- _Text block_:

Nchanga copper mine near Chingola, Zambia (2008)

The Lufilian Arc (or Lufilian Belt) is part of a system of orogenic belts in southern Africa formed during the Pan-African orogeny, a stage in the formation of the Gondwana supercontinent. It extends across eastern Angola, the Katanga Province of the southern Democratic Republic of the Congo and the northwest of Zambia.[1] The arc is about 800 kilometres (500 mi) long.[2] It has global economic importance owing to its rich deposits of copper and cobalt.[1]


Eastern Gondwana, with southern Africa to the left. The Lufilian Arc is marked "LA", in the pink shaded region between the Congo and Kalahari cratons in the lower left of the map. It is bounded to the southeast by the Mwembeshi Dislocation, marked "MD" (click to enlarge).

- _Brief 1_: Condense the paragraph of the Lufilian Arc text that begins "The Lufilian Arc (or Lufilian Belt)" into a bulleted list that keeps its main facts.

- _Information supplied_:
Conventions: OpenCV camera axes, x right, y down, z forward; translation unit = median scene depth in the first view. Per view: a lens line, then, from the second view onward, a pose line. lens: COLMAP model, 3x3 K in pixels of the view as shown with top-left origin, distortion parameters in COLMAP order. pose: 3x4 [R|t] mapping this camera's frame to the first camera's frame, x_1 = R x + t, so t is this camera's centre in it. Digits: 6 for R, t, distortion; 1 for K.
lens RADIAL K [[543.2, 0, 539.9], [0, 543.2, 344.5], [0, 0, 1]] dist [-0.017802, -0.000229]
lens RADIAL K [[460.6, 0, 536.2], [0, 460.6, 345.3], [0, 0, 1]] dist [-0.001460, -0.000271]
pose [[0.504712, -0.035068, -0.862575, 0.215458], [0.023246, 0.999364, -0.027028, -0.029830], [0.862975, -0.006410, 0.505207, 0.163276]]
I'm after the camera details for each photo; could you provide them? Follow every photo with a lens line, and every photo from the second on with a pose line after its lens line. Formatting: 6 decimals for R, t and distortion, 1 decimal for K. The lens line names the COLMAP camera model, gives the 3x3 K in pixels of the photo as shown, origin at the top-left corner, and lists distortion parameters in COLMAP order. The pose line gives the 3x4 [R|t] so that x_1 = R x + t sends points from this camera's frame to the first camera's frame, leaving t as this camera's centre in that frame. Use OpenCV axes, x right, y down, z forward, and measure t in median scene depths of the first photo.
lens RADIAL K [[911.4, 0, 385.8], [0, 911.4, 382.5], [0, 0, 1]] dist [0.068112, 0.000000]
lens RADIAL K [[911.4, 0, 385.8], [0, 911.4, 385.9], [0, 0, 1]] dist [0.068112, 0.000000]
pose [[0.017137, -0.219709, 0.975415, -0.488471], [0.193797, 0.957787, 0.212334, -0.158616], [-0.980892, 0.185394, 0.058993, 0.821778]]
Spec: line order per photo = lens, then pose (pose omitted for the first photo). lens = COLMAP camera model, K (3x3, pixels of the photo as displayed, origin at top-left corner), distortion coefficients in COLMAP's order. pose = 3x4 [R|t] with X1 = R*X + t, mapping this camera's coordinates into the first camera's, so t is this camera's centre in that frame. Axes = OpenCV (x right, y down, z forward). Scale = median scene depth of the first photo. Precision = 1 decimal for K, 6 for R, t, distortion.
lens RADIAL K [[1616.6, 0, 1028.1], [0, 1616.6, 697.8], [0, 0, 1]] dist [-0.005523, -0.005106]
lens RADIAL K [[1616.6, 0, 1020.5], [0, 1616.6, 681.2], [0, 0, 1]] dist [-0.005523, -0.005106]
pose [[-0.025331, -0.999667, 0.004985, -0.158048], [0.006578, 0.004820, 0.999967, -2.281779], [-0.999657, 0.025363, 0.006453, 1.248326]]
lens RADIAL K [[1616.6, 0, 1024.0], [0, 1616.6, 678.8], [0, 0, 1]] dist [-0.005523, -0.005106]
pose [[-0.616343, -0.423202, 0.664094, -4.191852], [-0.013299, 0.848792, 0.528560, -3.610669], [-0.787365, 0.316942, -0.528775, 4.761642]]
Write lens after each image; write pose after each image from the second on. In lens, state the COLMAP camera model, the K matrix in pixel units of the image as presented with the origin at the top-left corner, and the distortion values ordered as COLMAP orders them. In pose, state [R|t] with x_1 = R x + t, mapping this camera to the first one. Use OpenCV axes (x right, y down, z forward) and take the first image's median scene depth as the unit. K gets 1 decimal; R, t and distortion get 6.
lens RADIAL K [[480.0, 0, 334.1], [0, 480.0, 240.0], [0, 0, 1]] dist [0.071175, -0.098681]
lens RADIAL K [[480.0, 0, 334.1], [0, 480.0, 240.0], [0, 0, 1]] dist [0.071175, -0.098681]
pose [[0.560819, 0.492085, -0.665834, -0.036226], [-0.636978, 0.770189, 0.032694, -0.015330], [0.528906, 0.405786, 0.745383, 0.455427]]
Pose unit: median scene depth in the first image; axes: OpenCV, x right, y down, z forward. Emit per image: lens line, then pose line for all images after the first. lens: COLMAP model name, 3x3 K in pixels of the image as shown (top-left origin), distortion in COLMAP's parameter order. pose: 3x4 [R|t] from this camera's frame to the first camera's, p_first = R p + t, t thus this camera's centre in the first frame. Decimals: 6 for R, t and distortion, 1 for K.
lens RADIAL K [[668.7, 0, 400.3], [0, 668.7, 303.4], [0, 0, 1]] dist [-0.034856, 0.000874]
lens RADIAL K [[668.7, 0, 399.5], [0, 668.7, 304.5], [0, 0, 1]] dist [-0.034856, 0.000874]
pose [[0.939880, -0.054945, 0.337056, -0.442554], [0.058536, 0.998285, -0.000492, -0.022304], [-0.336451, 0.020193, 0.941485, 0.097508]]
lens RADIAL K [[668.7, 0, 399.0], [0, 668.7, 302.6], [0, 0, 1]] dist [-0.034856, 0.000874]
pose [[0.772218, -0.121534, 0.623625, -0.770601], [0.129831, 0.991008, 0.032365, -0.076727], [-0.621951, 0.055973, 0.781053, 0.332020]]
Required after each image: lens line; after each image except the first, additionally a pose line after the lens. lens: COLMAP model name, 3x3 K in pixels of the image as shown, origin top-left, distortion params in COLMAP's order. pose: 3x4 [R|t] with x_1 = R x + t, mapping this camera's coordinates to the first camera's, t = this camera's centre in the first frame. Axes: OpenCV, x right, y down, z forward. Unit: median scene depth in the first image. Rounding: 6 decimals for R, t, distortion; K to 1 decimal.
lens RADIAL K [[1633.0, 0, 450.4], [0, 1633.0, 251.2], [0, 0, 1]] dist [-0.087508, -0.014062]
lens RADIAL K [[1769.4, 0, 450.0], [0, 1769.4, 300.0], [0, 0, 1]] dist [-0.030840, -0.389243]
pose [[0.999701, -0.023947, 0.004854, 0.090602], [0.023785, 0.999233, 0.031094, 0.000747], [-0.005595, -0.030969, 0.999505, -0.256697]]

- _Brief 2_: Pick out every line of the records that contains the string "shown", matching case exactly.

- _Task response 1_:
- Part of a system of orogenic belts in southern Africa, formed during the Pan-African orogeny, a stage in the formation of the Gondwana supercontinent
- Extends across eastern Angola, the Katanga Province of the southern Democratic Republic of the Congo, and northwest Zambia
- About 800 kilometers (500 mi) long
- Globally important economically for its rich copper and cobalt deposits

- _Task response 2_:
Conventions: OpenCV camera axes, x right, y down, z forward; translation unit = median scene depth in the first view. Per view: a lens line, then, from the second view onward, a pose line. lens: COLMAP model, 3x3 K in pixels of the view as shown with top-left origin, distortion parameters in COLMAP order. pose: 3x4 [R|t] mapping this camera's frame to the first camera's frame, x_1 = R x + t, so t is this camera's centre in it. Digits: 6 for R, t, distortion; 1 for K.
I'm after the camera details for each photo; could you provide them? Follow every photo with a lens line, and every photo from the second on with a pose line after its lens line. Formatting: 6 decimals for R, t and distortion, 1 decimal for K. The lens line names the COLMAP camera model, gives the 3x3 K in pixels of the photo as shown, origin at the top-left corner, and lists distortion parameters in COLMAP order. The pose line gives the 3x4 [R|t] so that x_1 = R x + t sends points from this camera's frame to the first camera's frame, leaving t as this camera's centre in that frame. Use OpenCV axes, x right, y down, z forward, and measure t in median scene depths of the first photo.
Pose unit: median scene depth in the first image; axes: OpenCV, x right, y down, z forward. Emit per image: lens line, then pose line for all images after the first. lens: COLMAP model name, 3x3 K in pixels of the image as shown (top-left origin), distortion in COLMAP's parameter order. pose: 3x4 [R|t] from this camera's frame to the first camera's, p_first = R p + t, t thus this camera's centre in the first frame. Decimals: 6 for R, t and distortion, 1 for K.
Required after each image: lens line; after each image except the first, additionally a pose line after the lens. lens: COLMAP model name, 3x3 K in pixels of the image as shown, origin top-left, distortion params in COLMAP's order. pose: 3x4 [R|t] with x_1 = R x + t, mapping this camera's coordinates to the first camera's, t = this camera's centre in the first frame. Axes: OpenCV, x right, y down, z forward. Unit: median scene depth in the first image. Rounding: 6 decimals for R, t, distortion; K to 1 decimal.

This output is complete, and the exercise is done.